L’Italia ha la Legge migliore d’Europa in tema di cure palliative pediatriche, eppure solo il 5% dei bambini che ne ha diritto vi ha accesso. Gli hospice pediatrici funzionanti su tutto il territorio nazionale, poi, sono quattro, a fronte di 30mila bambini che ne avrebbero bisogno. Il messaggio lanciato dalla Fondazione Maruzza Lefebvre D’Ovidio Onlus in occasione del suo IV Congresso internazionale, in corso a Roma con esperti mondiali provenienti da oltre 55 Paesi dei 5 continenti, è quindi inequivocabile, ed è ben sintetizzato dalle parole della dottoressa Joan Marston, presente all’incontro: «I bambini non devono soffrire. Abbiamo le conoscenze e le capacità per far sì che questo non avvenga e aiutare i 21 milioni di bambini che, nel mondo, hanno bisogno di cure palliative, del tutto assenti nel 65% dei Paesi».
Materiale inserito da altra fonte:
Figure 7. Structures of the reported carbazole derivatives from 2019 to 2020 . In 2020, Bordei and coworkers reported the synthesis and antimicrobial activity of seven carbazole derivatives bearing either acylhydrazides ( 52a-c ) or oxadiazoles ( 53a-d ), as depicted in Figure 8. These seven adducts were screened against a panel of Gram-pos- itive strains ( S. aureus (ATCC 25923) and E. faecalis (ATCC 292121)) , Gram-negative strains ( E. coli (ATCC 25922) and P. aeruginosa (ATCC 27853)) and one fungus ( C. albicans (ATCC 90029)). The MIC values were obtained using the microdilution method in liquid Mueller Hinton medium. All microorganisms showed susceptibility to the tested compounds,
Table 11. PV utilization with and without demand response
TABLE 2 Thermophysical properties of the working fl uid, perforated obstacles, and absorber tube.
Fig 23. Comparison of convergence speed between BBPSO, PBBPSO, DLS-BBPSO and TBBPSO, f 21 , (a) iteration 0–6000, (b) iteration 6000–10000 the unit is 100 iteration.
Per contribuire a raggiungere questo risultato, al Congresso della Fondazione Maruzza, l’appuntamento internazionale più importante nel campo, sono state presentate in anteprima mondiale le nuove linee guida dell’OMS sulle cure palliative pediatriche, che la dottoressa Marston ha contribuito a redigere. «L’obiettivo di questa guida – spiega ai nostri microfoni – è riuscire a creare una rete che possa immettersi nei sistemi sanitari già preesistenti. Non tratta di cure o terapie specifiche, ma intende proprio presentare un sistema che possa mettersi a disposizione di ogni bambino che ha bisogno di cure palliative».
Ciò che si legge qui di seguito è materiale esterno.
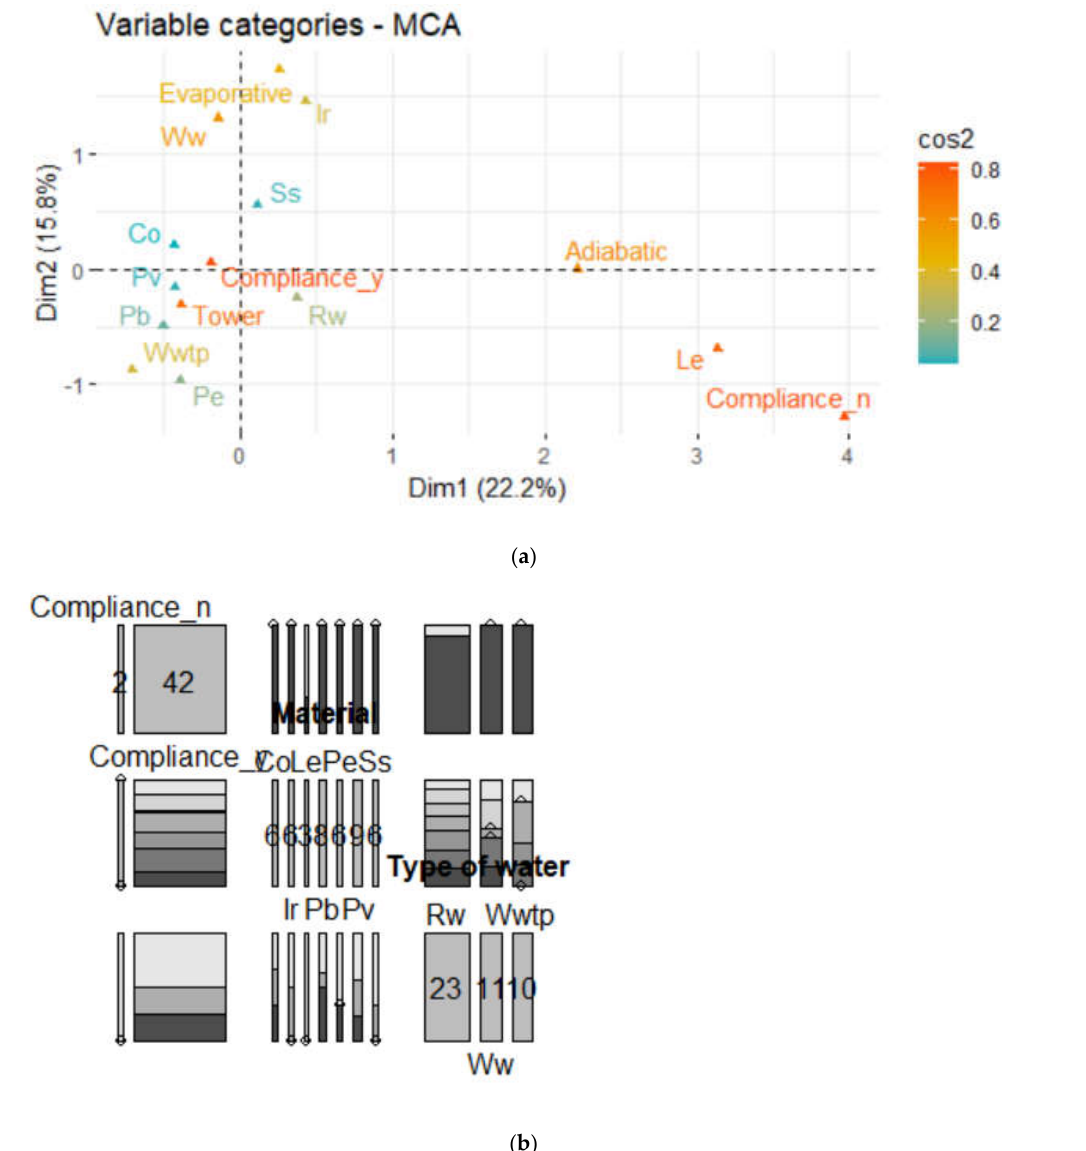
Figure 2. ( a ) Quality of representation of variable categories by MCA. cos2: blue (0–0.2), grey (0.2–0.4), yellow (0.4–0.6), orange (0.6–0.8); ( b ) Mosaic pair plot (legislative compliance, pipe material and type of water).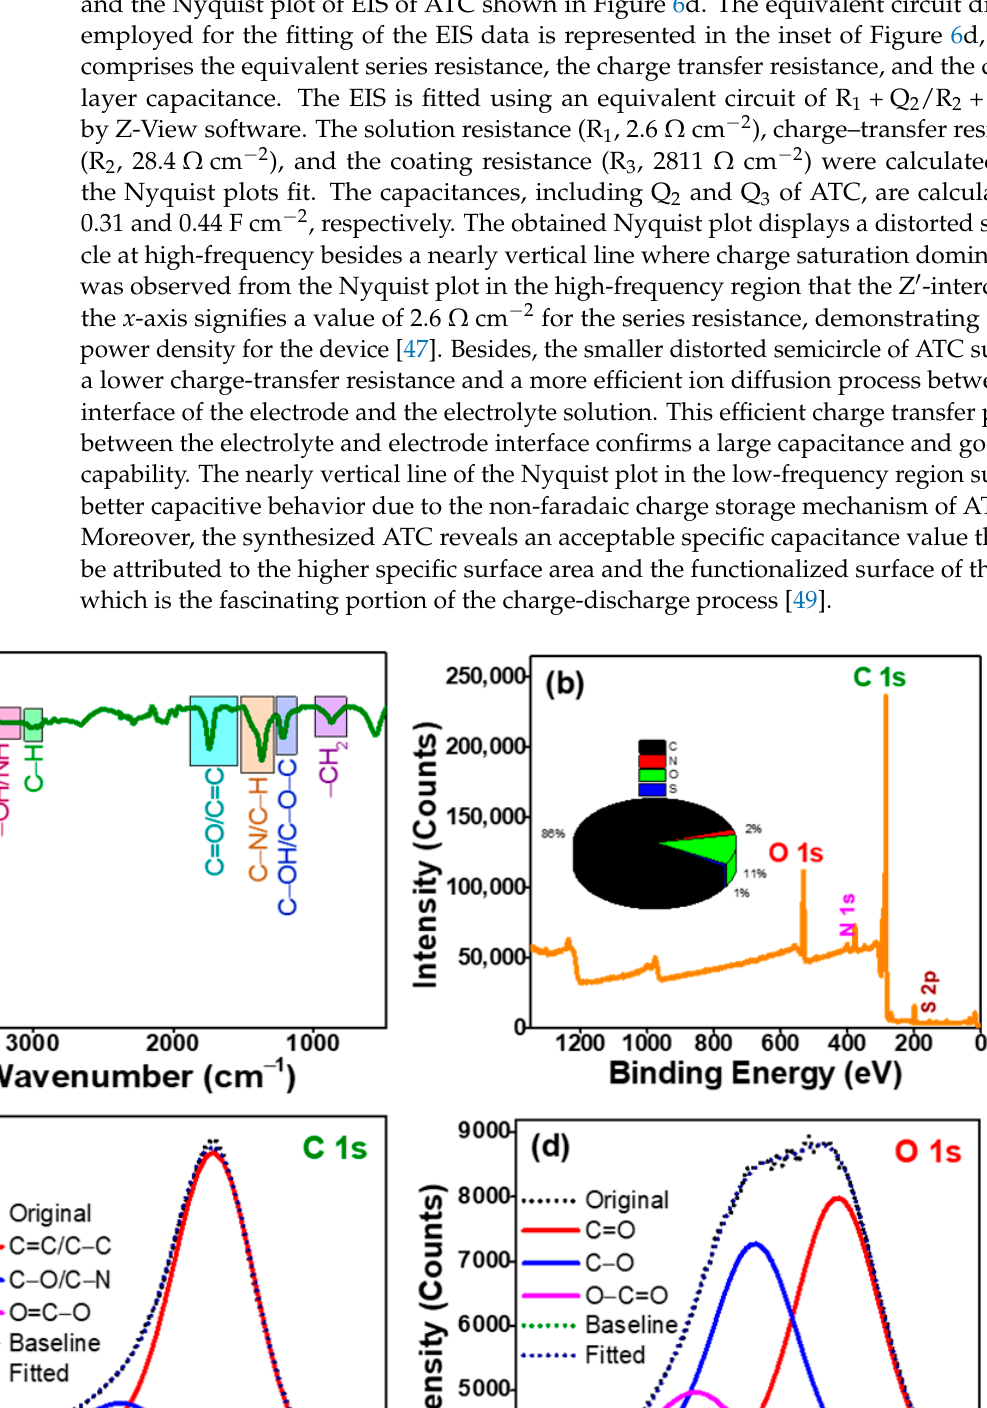
Figure 5. ( a ) ATR-FTIR and ( b ) XPS spectrum of the prepared ATC (inset: elemental composition chat of ATC). High-resolution XPS spectra ( c ) C 1 s, ( d ) O 1 s, ( e ) N 1 s, and ( f ) S 2p of ATC. The cyclic voltammetry (CV) curves at di ff erent scan rates (5 − 100 mV s − 1 ) and gal- vanostatic charge-discharge (GCD) curves at di ff erent current densities (0.5 − 3.0 A g − 1 ) of ATC in a three-electrode system are shown in Figure 6a,b, respectively. The CV curves exhibit stable quasi-rectangular shapes at lower scan rates, representing the ideal EDLC capacitive behavior and good reversibility for the electrolyte ions diffusing rapidly to the electrode interface [44,45]. Besides, the morphology of the CV curve departs to some ex- tent from its quasi-rectangular shapes with increasing scan rates, and the area of the cyclic voltammogram increased with increasing the scan rates, demonstrating the existence of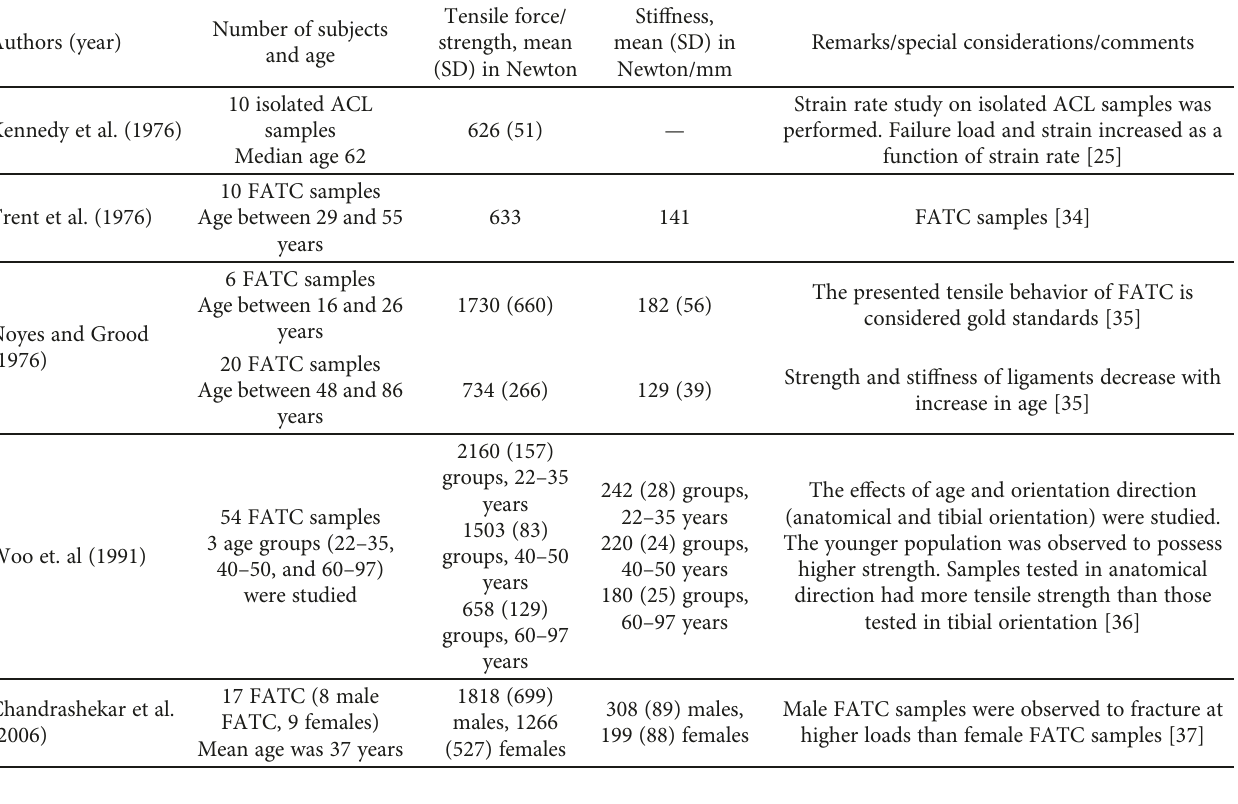
Table 1: Human cadaveric studies on mechanical characterization of ACL and FATC.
L’Italia, con la Legge 38/2010, ha decretato che tutti i cittadini hanno il diritto all’accesso alla terapia del dolore e alle cure palliative, sancendo la specificità pediatrica. Purtroppo gran parte della popolazione non è al corrente di questo diritto. «Le ragioni sono anche culturali – ci spiega Franca Benini, presidente del Congresso e responsabile del Centro di riferimento Veneto di terapia del dolore e cure palliative pediatriche -. Le cure palliative fanno paura, e quindi si cerca di evitarle. C’è una grossa carenza di formazione sul tema, anche dei medici e degli operatori sanitari, le cui conoscenze in materia sono spesso scarse. E poi c’è una grande carenza di informazione».
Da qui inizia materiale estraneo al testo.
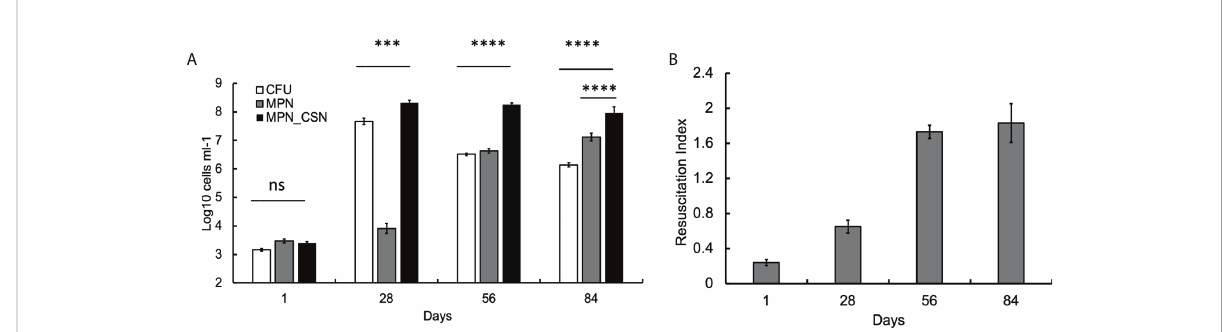
FIGURE 1 Assessment of Mtb loads in the infected murine lungs over a 12-week infection period. Mice were culled after 1, 28, 56 and 84 days of infection. At 56 and 84 days, mice received PEG (no treatment control). (A) CFU, MPN and MPN_CSN counts were determined in the lung homogenates. Data shown as means ± STDV ( N = 5). (B) The resuscitation indices were calculated using the following formula: RI = log 10 (MPN_CSN ml -1 ) – log 10 (CFU ml -1 ). Ns, non-signi fi cant; p > 0.05; *** p < 0.001; **** p < 0.0001 unpaired t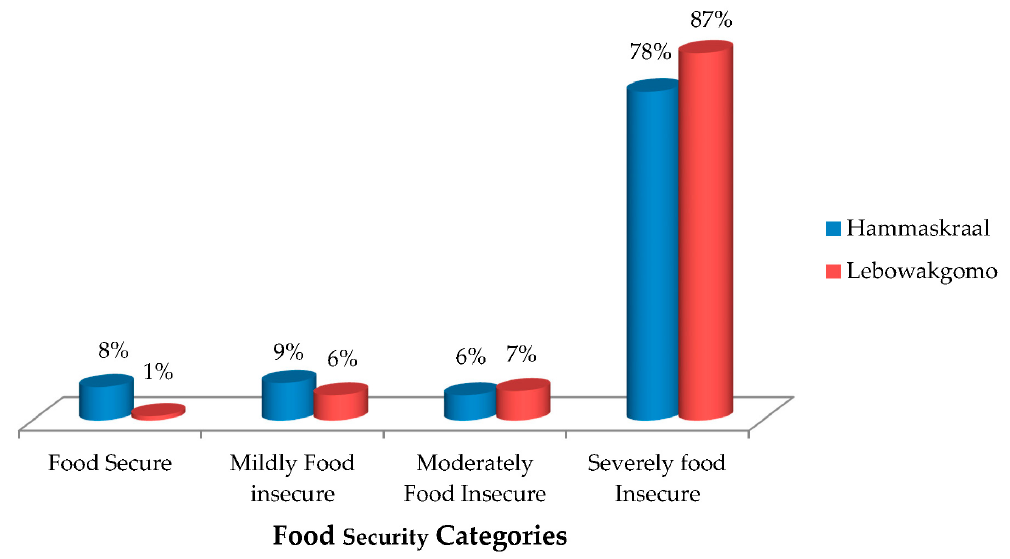
Figure 1. Children’s food security categories as determined by the Children Food Insecurity Access Scale Scale (CFIAS).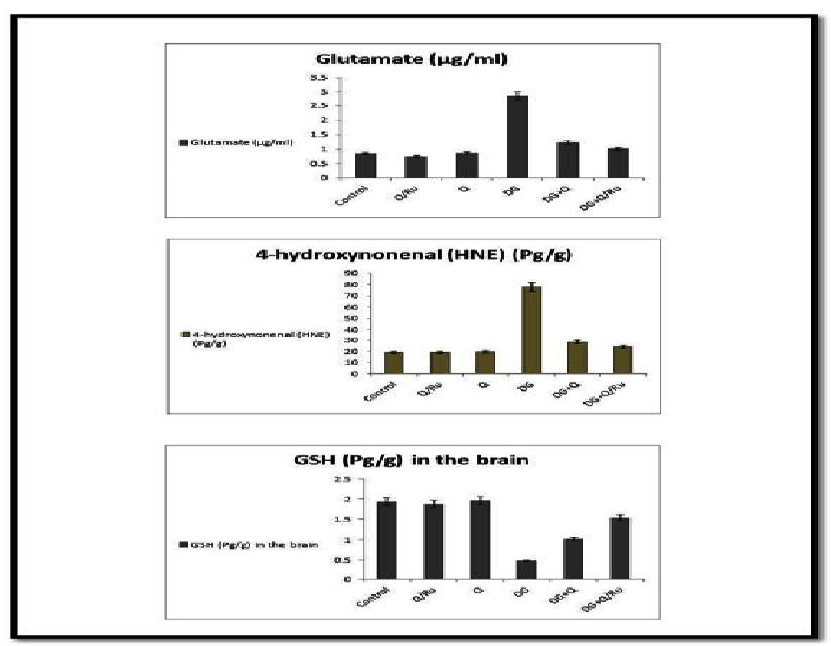
Figure 10. Effect of DG, Q and Ru III /Q alone or either combined on glutamate, 4-hydroxynonenal and glutathione (GSH) levels.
Un’ignoranza che, forse, inizia dal significato stesso di “cure palliative”, che non sono cure di fine vita, ma hanno lo scopo di controllare i sintomi, compreso il dolore, che ogni paziente affetto da malattia cronica o inguaribile può manifestare, offrendo quindi alla persona malata la migliore qualità di vita possibile. Come spiega la Fondazione, «sono un’innovativa e sostanziale visione di cura insieme alla medicina attiva, e rappresentano una componente dell’assistenza sanitaria basata sul concetto umano della dignità, dell’autonomia, dei diritti umani, dei diritti civili, dei diritti del paziente e della percezione e concezione condivisa della solidarietà e coesione sociale».
«Per noi è un cruccio che il diritto alle cure palliative resti ancora insoddisfatto – commenta il segretario generale della Fondazione Elena Castelli -, ma continueremo a portare avanti questa battaglia. Sicuramente questi congressi a livello internazionale possono aiutarci molto: quest’anno abbiamo avuto ancora più adesioni e sono sempre di più i giovani che si interessano all’argomento. Cosa che ci riempie di gioia, perché significa che il movimento sta crescendo».